To generate our dataset, we used the logs from this file for the real images: [FH_real_ds_1.log] https://udemontreal-my.sharepoint.com/:u:/g/personal/anthony_courchesne_umontreal_ca/EXN3k7Z0VshBu4XZQaEeVOoBQdkjhHXAS8p8BGpQ3ZREmw?e=0fqkLO
Credits to Francois Hebert for making the tedious work of collecting those logs!
For the Real images logs, we used this log file:
Credits to Anthony Courchesne for the logs.
From those logs, to collect the dataset, simply run the following commands at the root of the repo:
cd duckieLog/
mkdir dataset_raw/real
mkdir dataset_raw/sim
Before generating the dataset, modify the variable ENV
in the
util/log_viewer.py
ENV="real" or ENV="sim"
Then for the simulator dataset
python3 util/log_viewer.py --log_name ds_300_150slim_ir_yuv.log
and for the real dataset:
python3 util/log_viewer.py --log_name FH_real_ds_1.log
You should now have two folders with 38751 elements each. This is the dataset we used for our project.
The UNIt dataset is tricky to generate since it requires the files to respect a specific folder structure and needs a train/test split to work.

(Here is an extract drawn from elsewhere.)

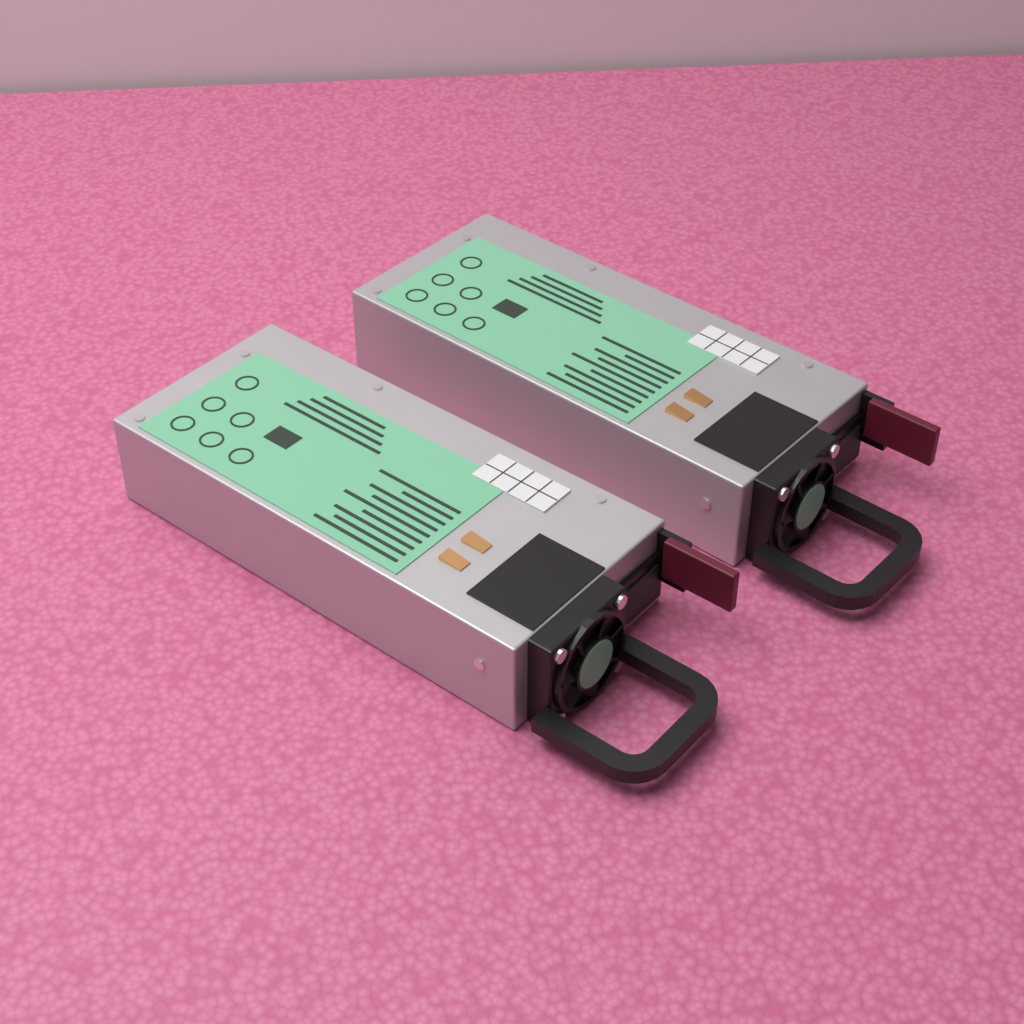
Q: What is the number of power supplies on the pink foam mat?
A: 2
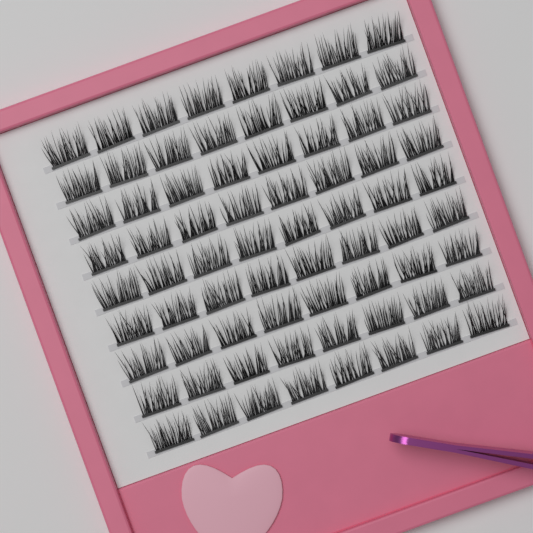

This is the desired folder structure:
/dataset/sim2real_raw
- test
- images_a:
- 0001.jpeg
- 0002.jpeg
- 0003.jpeg
- images_b
- 0001.jpeg
- 0002.jpeg
- 0003.jpeg
- train
- images_a
- 0001.jpeg
- 0002.jpeg
- 0003.jpeg
- images_b
- 0001.jpeg
- 0002.jpeg
- 0003.jpeg
To facilitate the generation of such dataset, the file train_test_splitter.py
enables a few transformations.
To generate a dataset in the UNIT format, simply run
python3 util/train_test_splitter.py
This will produce an 80/10 train-test split of the dataset and produce the desired folder structure.